## TASK GOAL
Show every line from the entries that follow which holds the word "cancer".

## DATA

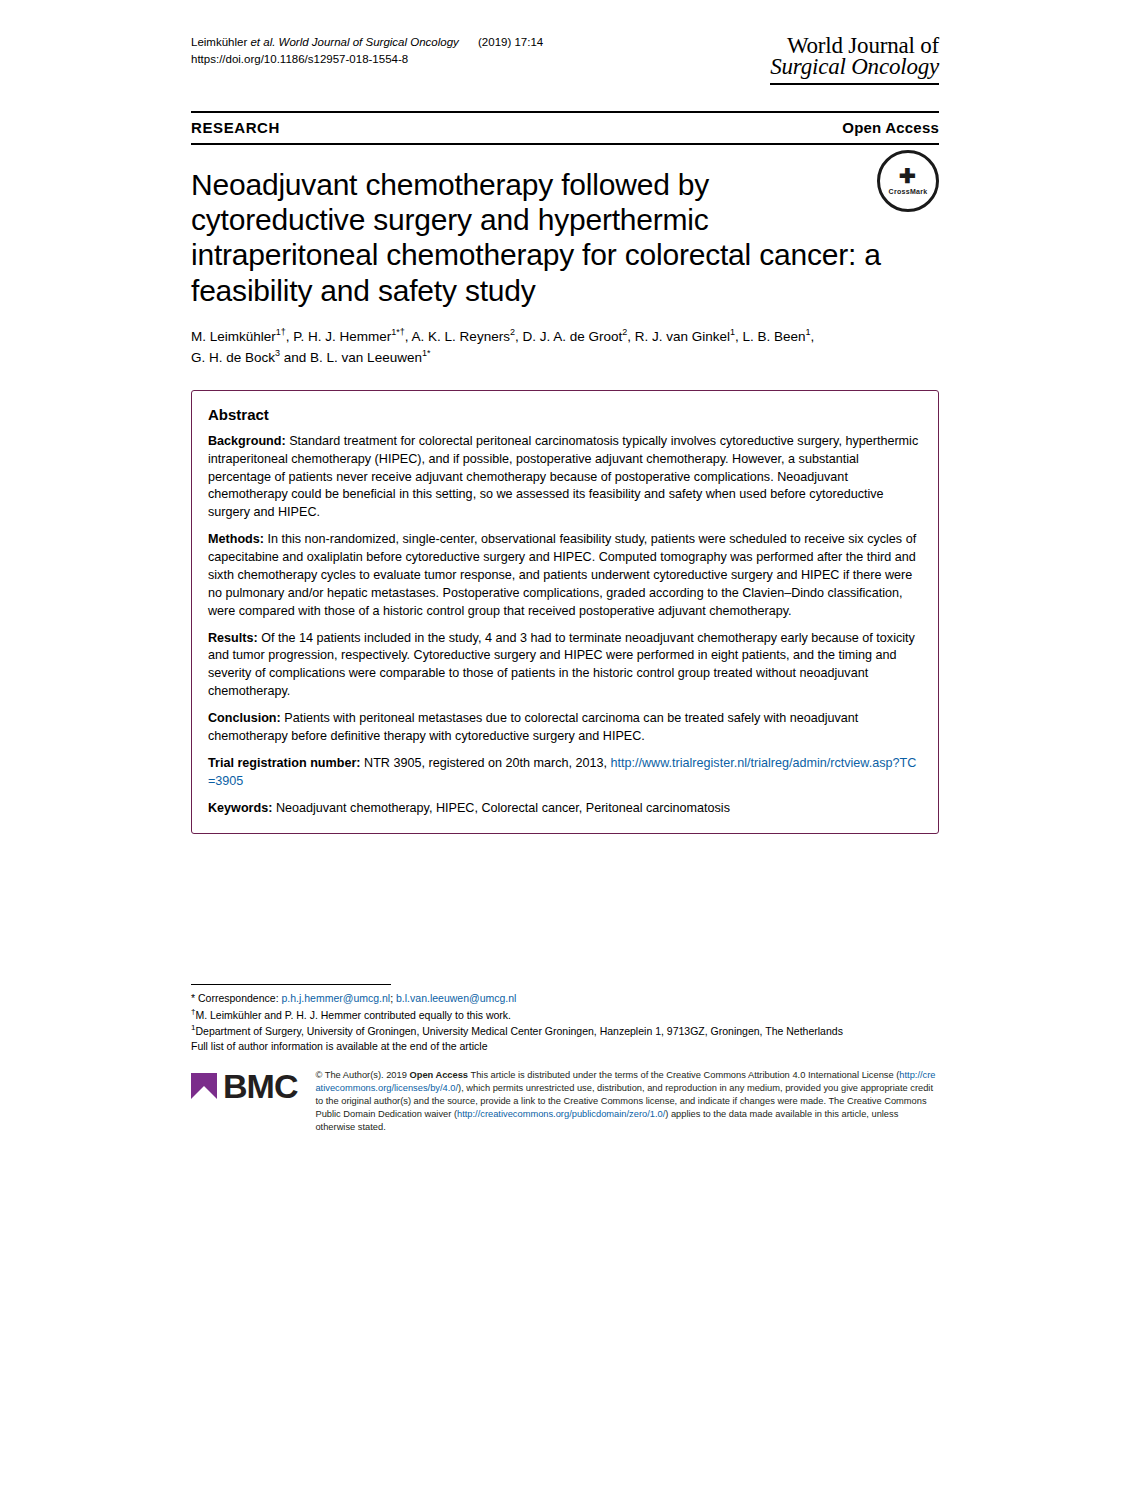Leimkühler et al. World Journal of Surgical Oncology (2019) 17:14
https://doi.org/10.1186/s12957-018-1554-8
World Journal of Surgical Oncology
RESEARCH
Open Access
✚
CrossMark
Neoadjuvant chemotherapy followed by cytoreductive surgery and hyperthermic intraperitoneal chemotherapy for colorectal cancer: a feasibility and safety study
M. Leimkühler1†, P. H. J. Hemmer1*†, A. K. L. Reyners2, D. J. A. de Groot2, R. J. van Ginkel1, L. B. Been1,
G. H. de Bock3 and B. L. van Leeuwen1*
Abstract
Background: Standard treatment for colorectal peritoneal carcinomatosis typically involves cytoreductive surgery, hyperthermic intraperitoneal chemotherapy (HIPEC), and if possible, postoperative adjuvant chemotherapy. However, a substantial percentage of patients never receive adjuvant chemotherapy because of postoperative complications. Neoadjuvant chemotherapy could be beneficial in this setting, so we assessed its feasibility and safety when used before cytoreductive surgery and HIPEC.
Methods: In this non-randomized, single-center, observational feasibility study, patients were scheduled to receive six cycles of capecitabine and oxaliplatin before cytoreductive surgery and HIPEC. Computed tomography was performed after the third and sixth chemotherapy cycles to evaluate tumor response, and patients underwent cytoreductive surgery and HIPEC if there were no pulmonary and/or hepatic metastases. Postoperative complications, graded according to the Clavien–Dindo classification, were compared with those of a historic control group that received postoperative adjuvant chemotherapy.
Results: Of the 14 patients included in the study, 4 and 3 had to terminate neoadjuvant chemotherapy early because of toxicity and tumor progression, respectively. Cytoreductive surgery and HIPEC were performed in eight patients, and the timing and severity of complications were comparable to those of patients in the historic control group treated without neoadjuvant chemotherapy.
Conclusion: Patients with peritoneal metastases due to colorectal carcinoma can be treated safely with neoadjuvant chemotherapy before definitive therapy with cytoreductive surgery and HIPEC.
Trial registration number: NTR 3905, registered on 20th march, 2013, http://www.trialregister.nl/trialreg/admin/rctview.asp?TC=3905
Keywords: Neoadjuvant chemotherapy, HIPEC, Colorectal cancer, Peritoneal carcinomatosis
* Correspondence: p.h.j.hemmer@umcg.nl; b.l.van.leeuwen@umcg.nl
†M. Leimkühler and P. H. J. Hemmer contributed equally to this work.
1Department of Surgery, University of Groningen, University Medical Center Groningen, Hanzeplein 1, 9713GZ, Groningen, The Netherlands
Full list of author information is available at the end of the article
BMC
© The Author(s). 2019 Open Access This article is distributed under the terms of the Creative Commons Attribution 4.0 International License (http://creativecommons.org/licenses/by/4.0/), which permits unrestricted use, distribution, and reproduction in any medium, provided you give appropriate credit to the original author(s) and the source, provide a link to the Creative Commons license, and indicate if changes were made. The Creative Commons Public Domain Dedication waiver (http://creativecommons.org/publicdomain/zero/1.0/) applies to the data made available in this article, unless otherwise stated.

## COMPLETED EXERCISE
Neoadjuvant chemotherapy followed by cytoreductive surgery and hyperthermic intraperitoneal chemotherapy for colorectal cancer: a feasibility and safety study
Keywords: Neoadjuvant chemotherapy, HIPEC, Colorectal cancer, Peritoneal carcinomatosis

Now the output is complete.